In May 1993 the City of London Police confirmed a planned security cordon for the City, conceived by its commissioner Owen Kelly, and on 3 July 1993 the ‘ring of steel’ was introduced.
Most routes into the City were closed or made exit-only, and the remaining eight routes into the City had checkpoints manned by armed police. CCTV cameras were also introduced to monitor vehicles entering the area, including two cameras at each entry point – one to read the vehicle registration plate and another to monitor the driver and passenger.
Over 70 police-controlled cameras monitored the City but to increase coverage of public areas “Camera Watch” was launched in September 1993 to encourage co-operation on surveillance between the police, private companies and the Corporation of London.

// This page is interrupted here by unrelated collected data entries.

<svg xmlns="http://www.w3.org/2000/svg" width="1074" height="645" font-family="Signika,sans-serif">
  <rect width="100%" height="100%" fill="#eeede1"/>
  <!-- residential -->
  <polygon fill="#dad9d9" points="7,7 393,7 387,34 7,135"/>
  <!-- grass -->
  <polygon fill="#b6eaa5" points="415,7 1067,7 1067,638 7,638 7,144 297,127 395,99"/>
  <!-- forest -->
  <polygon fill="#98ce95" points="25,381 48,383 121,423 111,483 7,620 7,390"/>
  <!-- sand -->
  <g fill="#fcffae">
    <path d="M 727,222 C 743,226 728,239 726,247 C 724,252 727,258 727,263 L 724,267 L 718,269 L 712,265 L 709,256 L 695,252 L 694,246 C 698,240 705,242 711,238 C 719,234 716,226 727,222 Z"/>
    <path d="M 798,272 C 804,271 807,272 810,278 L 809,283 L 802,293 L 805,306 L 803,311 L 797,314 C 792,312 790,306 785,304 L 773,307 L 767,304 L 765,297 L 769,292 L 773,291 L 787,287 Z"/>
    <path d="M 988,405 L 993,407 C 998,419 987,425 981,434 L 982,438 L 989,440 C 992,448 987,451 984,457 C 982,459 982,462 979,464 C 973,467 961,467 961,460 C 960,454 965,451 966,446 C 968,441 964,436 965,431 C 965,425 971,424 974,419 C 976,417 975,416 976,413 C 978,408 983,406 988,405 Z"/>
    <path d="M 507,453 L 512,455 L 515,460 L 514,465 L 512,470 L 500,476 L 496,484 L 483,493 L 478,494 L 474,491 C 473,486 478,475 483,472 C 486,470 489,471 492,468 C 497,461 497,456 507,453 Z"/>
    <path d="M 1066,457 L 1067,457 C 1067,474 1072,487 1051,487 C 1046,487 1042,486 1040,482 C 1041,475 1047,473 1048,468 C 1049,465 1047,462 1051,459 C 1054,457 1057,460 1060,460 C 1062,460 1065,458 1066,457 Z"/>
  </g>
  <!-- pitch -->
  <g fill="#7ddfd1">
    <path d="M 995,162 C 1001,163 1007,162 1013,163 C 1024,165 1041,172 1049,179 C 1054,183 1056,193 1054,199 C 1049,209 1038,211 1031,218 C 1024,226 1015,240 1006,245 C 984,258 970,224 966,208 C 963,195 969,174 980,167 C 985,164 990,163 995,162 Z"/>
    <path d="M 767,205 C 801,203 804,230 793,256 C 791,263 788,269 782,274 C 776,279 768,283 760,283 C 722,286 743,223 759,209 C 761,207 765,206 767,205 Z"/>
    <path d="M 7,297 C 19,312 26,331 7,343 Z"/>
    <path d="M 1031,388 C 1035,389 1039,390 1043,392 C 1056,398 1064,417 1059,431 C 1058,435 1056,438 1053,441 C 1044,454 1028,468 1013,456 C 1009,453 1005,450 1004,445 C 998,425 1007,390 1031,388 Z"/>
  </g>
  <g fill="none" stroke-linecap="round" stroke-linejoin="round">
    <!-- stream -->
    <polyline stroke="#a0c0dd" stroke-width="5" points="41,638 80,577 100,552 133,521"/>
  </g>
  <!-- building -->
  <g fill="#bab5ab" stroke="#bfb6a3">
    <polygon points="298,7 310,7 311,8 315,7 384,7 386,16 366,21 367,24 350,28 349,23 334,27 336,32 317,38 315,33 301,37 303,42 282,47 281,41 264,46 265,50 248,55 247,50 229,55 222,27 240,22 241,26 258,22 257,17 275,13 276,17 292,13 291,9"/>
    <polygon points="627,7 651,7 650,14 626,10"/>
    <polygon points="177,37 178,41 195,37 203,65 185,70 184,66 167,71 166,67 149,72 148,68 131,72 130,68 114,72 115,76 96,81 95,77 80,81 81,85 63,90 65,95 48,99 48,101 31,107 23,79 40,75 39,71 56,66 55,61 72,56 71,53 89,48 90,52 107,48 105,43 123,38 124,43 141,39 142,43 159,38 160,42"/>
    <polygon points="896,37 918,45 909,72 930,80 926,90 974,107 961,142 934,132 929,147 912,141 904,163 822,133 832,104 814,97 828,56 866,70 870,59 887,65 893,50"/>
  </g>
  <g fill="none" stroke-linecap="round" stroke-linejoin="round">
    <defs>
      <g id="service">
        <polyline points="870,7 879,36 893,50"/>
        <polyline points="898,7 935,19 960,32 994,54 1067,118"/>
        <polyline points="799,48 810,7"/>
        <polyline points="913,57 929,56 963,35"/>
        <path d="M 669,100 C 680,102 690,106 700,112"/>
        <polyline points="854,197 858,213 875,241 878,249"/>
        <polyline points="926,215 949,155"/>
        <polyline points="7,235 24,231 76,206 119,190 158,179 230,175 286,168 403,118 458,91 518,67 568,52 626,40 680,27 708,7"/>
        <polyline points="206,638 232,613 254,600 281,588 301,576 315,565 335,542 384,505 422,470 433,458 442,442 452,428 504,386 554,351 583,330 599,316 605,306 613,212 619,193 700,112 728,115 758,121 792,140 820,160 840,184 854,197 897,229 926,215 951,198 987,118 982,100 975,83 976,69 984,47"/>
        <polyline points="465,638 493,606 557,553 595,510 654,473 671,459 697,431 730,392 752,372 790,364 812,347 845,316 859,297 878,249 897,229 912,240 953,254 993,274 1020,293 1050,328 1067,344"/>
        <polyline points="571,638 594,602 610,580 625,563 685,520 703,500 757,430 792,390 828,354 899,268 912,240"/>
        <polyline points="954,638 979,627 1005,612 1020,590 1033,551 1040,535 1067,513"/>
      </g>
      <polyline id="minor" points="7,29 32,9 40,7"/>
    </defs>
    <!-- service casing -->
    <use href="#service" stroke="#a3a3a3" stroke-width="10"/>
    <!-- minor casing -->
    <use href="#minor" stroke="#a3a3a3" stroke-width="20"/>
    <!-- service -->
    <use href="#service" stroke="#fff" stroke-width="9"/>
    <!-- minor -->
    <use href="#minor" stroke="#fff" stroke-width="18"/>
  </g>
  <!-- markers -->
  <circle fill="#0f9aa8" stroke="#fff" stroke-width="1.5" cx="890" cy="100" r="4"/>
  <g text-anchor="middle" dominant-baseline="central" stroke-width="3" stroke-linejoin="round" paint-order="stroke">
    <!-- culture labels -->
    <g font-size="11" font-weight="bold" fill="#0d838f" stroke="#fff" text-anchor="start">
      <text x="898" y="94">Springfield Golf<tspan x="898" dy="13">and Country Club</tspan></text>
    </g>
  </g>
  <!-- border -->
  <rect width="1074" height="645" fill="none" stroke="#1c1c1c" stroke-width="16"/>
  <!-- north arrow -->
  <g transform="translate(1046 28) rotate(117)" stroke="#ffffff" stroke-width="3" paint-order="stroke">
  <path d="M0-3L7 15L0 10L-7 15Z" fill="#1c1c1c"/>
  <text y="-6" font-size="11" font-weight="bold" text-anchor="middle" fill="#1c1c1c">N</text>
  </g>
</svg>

Nine months after the scheme was launched only 12.5% of buildings had camera systems, but by 1996 well over 1,000 cameras in 376 separate systems were operational in the City.
The ideology of the IRA’s campaign was an economic war, the idea being initially to destroy economic targets in Northern Ireland with the intention of making the state so economically nonviable that the British government would abandon it.
This was later expanded to the British mainland, with the idea still being to cause maximum economic damage (or military/police casualties) without necessarily targeting civilians.
They also phoned in a lot of false alarms as the police would be bound to clear the area, which would also be detrimental to the economy. It sometimes went wrong due to people being uncooperative or police ignoring warnings thinking it was a false alarm.
IRA also targeted commuters, mainly by calling in false alarms. Millions of people commute to London to work every day, and by claiming there was a bomb on the line on a popular commute run, they’d stop tens of thousands getting to work, mainly bankers and important people who’d pressure the government.